# [Questions d'étude]
a - Résumez en deux phrases l'extrait sur le cadastre.
b - Dressez la liste complète des pièces qui, selon l'extrait sur le cadastre, sont déposées à la mairie une fois l'expertise terminée.
c - Recopiez fidèlement le passage de l'extrait sur le cadastre qui va de « Lorsque l’expertise est » à « défendre leurs intérêts. ».

# [Section du document]
----------

Histoire du Cadastre

TITRE VII

CHAPITRE IV.

MARCHE A SUIVRE PAR LES PROPRIETAIRES 

700. S’il importe de mettre tous les propriétaires à même de prendre une connaissance détaillée de tout ce qui peut les intéresser dans le cadastre, il importe aussi de ne pas trop prolonger la durée de cette opération, et de fixer un terme passé lequel elle sera définitivement close et arrêtée. Il serait impossible, en effet, de revenir sans cesse sur le travail et d’avoir continuellement à le rectifier.

Les propriétaires sont avertis de l’ouverture des travaux de l’arpentage (101) ; ils sont invités à assister à celui de leurs propriétés (166) ; ils le sont ensuite à venir reconnaître leurs parcelles (205).

Une seconde affiche les prévient du jour de l’ouverture de l’expertise (492) ; ils peuvent assister au classement de leurs terres.

Lorsque l’expertise est terminée, ils reçoivent des bulletins, où ils trouvent tous les détails relatifs à leurs propriétés (686), et une copie du tarif définitif (690) ; ils sont prévenus que le plan, le tableau indicatif ou état de classement, toutes les pièces de l’expertise et la matrice minute, sont déposés à la mairie (697). Ils ont donc toutes les facilités possibles pour défendre leurs intérêts.

Le cadastre complet d’une commune moyenne exige plus d’un an ; celui d’une grande commune peut durer dix-huit mois, deux ans, celui de la plus petite commune ne dure pas moins de six mois : un propriétaire, quelque éloigné qu’il soit de sa propriété, ne peut donc ignorer qu’il se fait une opération qui l’intéresse ; il a tout le temps de se tenir en mesure.

----------

# [Entrées fournies]
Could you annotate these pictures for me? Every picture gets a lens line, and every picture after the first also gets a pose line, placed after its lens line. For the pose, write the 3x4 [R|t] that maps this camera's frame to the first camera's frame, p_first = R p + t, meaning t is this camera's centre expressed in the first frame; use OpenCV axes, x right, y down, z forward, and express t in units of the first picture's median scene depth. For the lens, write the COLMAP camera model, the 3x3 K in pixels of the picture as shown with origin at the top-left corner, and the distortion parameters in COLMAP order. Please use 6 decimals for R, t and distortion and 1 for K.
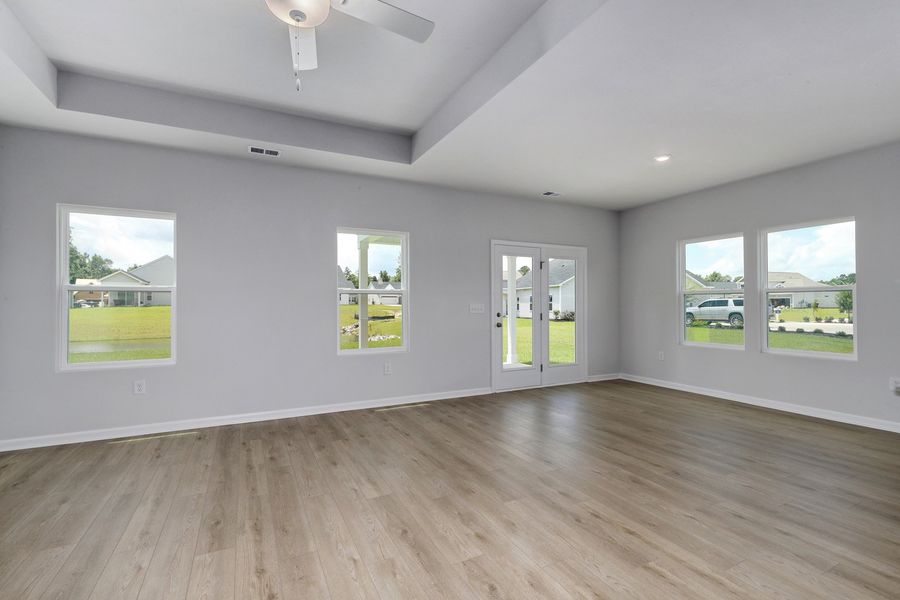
lens RADIAL K [[422.7, 0, 464.8], [0, 422.7, 305.0], [0, 0, 1]] dist [0.006602, 0.000222]
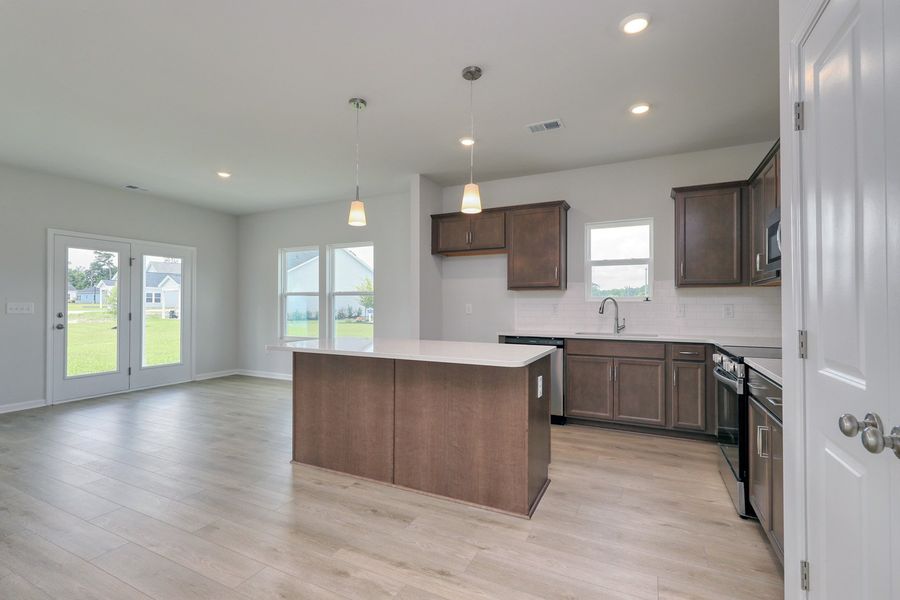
lens RADIAL K [[409.5, 0, 451.1], [0, 409.5, 301.5], [0, 0, 1]] dist [0.004262, 0.000068]
pose [[0.795059, 0.009094, 0.606464, 0.225416], [-0.004461, 0.999948, -0.009147, -0.001129], [-0.606516, 0.004567, 0.795059, -0.181985]]
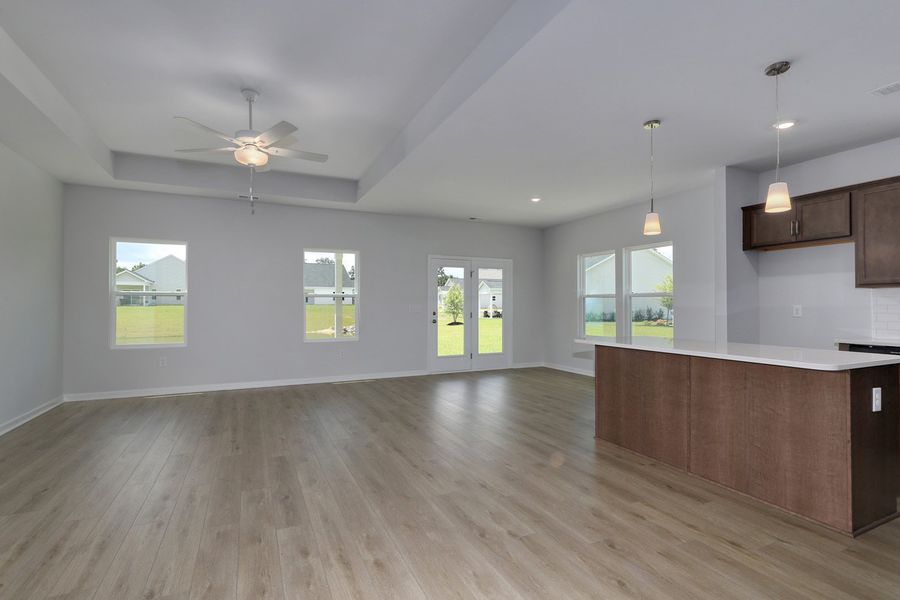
lens RADIAL K [[422.7, 0, 450.8], [0, 422.7, 302.0], [0, 0, 1]] dist [0.006602, 0.000222]
pose [[0.999560, 0.002195, -0.029592, 0.182109], [-0.002411, 0.999971, -0.007250, -0.002147], [0.029575, 0.007318, 0.999536, -0.294271]]
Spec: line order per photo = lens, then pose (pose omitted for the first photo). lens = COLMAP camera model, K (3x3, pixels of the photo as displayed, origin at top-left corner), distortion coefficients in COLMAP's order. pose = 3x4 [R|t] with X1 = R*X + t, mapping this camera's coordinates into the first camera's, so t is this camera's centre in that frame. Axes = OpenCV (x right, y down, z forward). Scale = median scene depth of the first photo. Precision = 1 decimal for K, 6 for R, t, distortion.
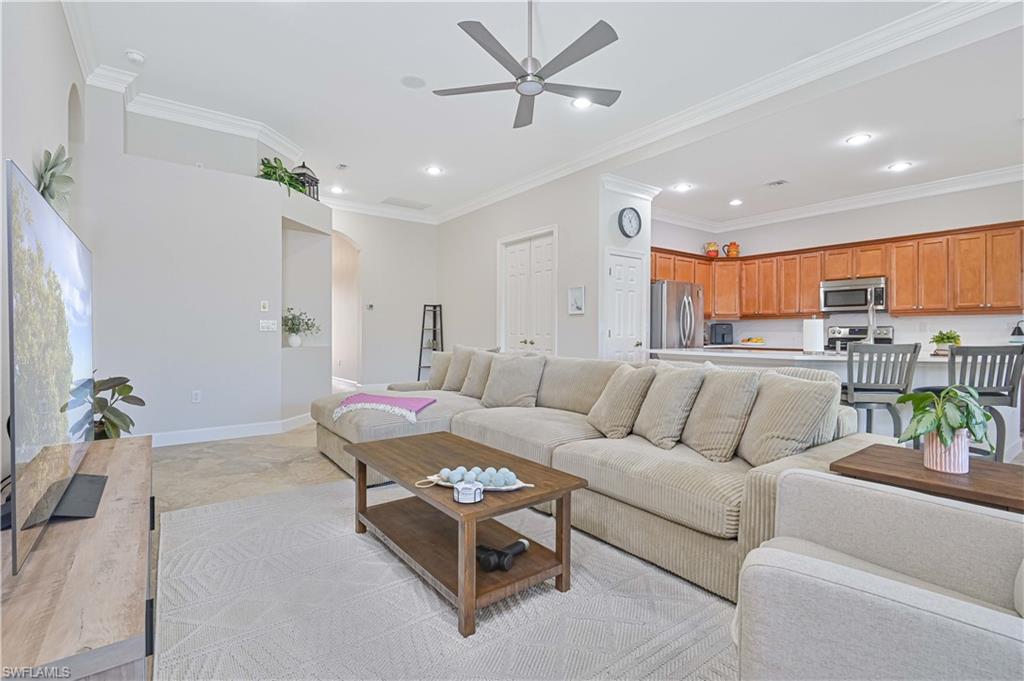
lens RADIAL K [[474.9, 0, 526.5], [0, 474.9, 338.2], [0, 0, 1]] dist [-0.001872, -0.000163]
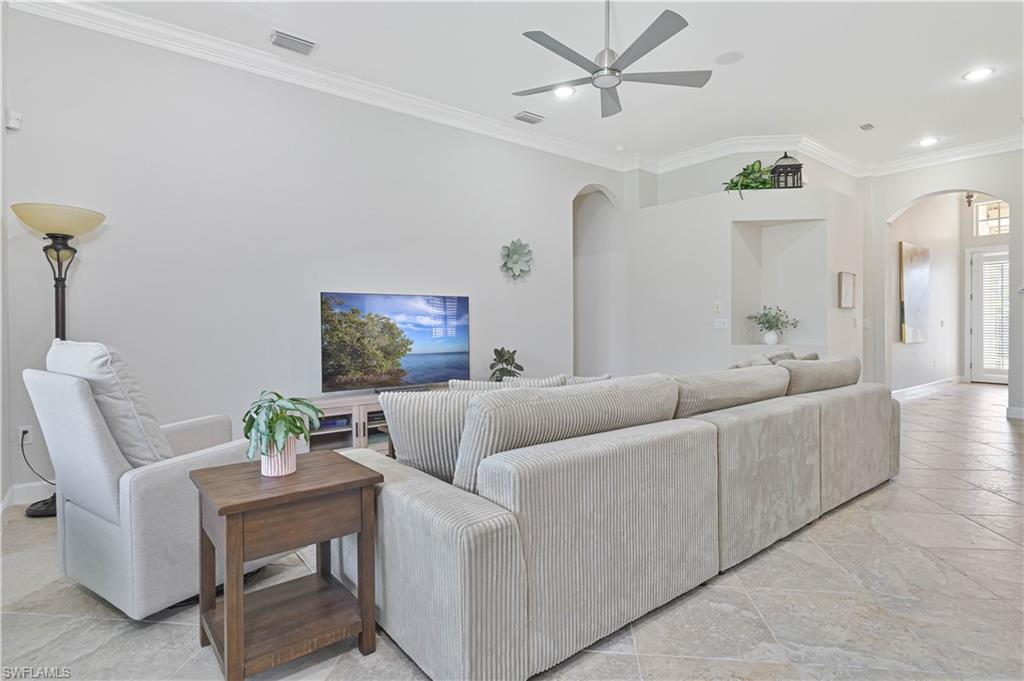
lens RADIAL K [[523.2, 0, 515.5], [0, 523.2, 337.0], [0, 0, 1]] dist [0.003182, 0.001031]
pose [[0.012667, 0.019310, -0.999733, 0.541891], [-0.006604, 0.999793, 0.019228, -0.012831], [0.999898, 0.006359, 0.012792, 0.403124]]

----------

# [Réponses par consigne]
a - Il faut permettre à tous les propriétaires de connaître en détail ce qui les intéresse dans le cadastre, mais aussi fixer un terme après lequel l'opération est définitivement close. Les propriétaires sont avertis et invités à chaque étape, de l'arpentage à l'expertise puis au dépôt des pièces à la mairie, et l'opération dure de six mois au moins à deux ans selon la taille de la commune, ce qui leur laisse le temps de défendre leurs intérêts.

b -
- le plan
- le tableau indicatif ou état de classement
- toutes les pièces de l'expertise
- la matrice minute

c -
Lorsque l’expertise est terminée, ils reçoivent des bulletins, où ils trouvent tous les détails relatifs à leurs propriétés (686), et une copie du tarif définitif (690) ; ils sont prévenus que le plan, le tableau indicatif ou état de classement, toutes les pièces de l’expertise et la matrice minute, sont déposés à la mairie (697). Ils ont donc toutes les facilités possibles pour défendre leurs intérêts.